TEXT
^^^^^^^^^^^^^^^^

The flaw in your plan is that the club is going to have to spend a lot of money to find three quality teaching professionals to teach for free all day.
Anyone who can teach at all is used to getting $60-150 an hour.(and more per hour for group sessions)
Multiply that by 6-10 hours a day x 100 days in a season and you're looking at $150,000-$300,000 worth of lessons being given.
Someone who would teach all day for a salary of say $500-1000 a week would most definitely not be a good, qualified teacher-and a poor teacher will not stimulate interest,but rather the opposite
Someone's got to pay for all those lessons or the instruction won't be worth taking and defeat the purpose
Hi Jeff,
Sorry I skipped an important part of this plan. We already have 3 good teaching pros and if I were to guess I'd say they each average making about $50k per year on a commission based plan. What I am suggesting is that we put them on salary only, they will no longer be paid for the lessons they teach. $50k period.
Their week will be 40 hours of teaching. It's still $50k per year.
I want to break the age-old compensation plan for teaching pros. It's not working effectively any more. Very few players are getting better. Flat salary is what I'm suggesting.
So the short term burden to our club would be $50k x 3 and I would be hopefully offsetting some of this in the same year with additional revenue from increased play and related expenses. Add to that the hoped for extra year or two of club membership (years 8 and 9) and then it pencils out.

^^^^^^^^^^^^^^^^

(Saved data entries)
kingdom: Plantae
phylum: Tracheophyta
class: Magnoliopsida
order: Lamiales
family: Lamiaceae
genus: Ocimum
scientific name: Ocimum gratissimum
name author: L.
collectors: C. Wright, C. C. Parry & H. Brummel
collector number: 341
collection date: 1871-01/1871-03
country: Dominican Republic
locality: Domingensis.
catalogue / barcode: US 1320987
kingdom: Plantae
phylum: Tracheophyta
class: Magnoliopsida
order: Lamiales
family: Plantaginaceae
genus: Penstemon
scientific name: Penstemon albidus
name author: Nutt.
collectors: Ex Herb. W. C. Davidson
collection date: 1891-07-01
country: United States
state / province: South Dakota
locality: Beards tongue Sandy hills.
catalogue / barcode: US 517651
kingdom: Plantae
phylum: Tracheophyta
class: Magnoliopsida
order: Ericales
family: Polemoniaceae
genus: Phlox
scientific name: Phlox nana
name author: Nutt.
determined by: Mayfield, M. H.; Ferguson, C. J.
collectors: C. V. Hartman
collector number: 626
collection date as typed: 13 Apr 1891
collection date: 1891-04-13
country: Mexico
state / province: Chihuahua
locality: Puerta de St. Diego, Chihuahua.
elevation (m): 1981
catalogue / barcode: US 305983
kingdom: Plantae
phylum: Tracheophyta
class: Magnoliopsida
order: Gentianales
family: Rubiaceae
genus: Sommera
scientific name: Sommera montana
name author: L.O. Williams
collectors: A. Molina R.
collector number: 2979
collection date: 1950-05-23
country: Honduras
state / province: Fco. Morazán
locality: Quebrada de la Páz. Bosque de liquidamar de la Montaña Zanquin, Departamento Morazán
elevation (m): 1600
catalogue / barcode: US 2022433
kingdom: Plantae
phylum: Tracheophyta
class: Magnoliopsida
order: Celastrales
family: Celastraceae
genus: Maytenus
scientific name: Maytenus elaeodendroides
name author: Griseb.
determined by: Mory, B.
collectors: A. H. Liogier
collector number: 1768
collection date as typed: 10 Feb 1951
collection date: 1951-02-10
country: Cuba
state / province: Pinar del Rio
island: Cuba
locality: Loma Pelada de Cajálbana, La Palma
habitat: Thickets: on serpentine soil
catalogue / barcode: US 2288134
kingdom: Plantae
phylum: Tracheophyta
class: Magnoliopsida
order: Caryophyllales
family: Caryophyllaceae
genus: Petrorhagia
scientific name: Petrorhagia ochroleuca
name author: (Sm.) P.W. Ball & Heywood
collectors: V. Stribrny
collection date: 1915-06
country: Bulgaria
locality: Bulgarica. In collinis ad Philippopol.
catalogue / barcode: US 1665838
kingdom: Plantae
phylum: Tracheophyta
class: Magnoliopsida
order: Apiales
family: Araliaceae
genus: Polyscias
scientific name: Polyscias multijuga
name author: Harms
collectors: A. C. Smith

^^^^^^^^^^^^^^^^

EXERCISES TO COMPLETE
(A) In the text on paying a club's teaching pros, how many hours a week would the pros teach under the proposed salary plan?
(B) List each distinct dollar amount or range that appears in the text on paying a club's teaching pros.

WRITTEN RESPONSES
(A) 40 hours

(B)
- $60-150 an hour
- $150,000-$300,000
- $500-1000 a week
- $50k per year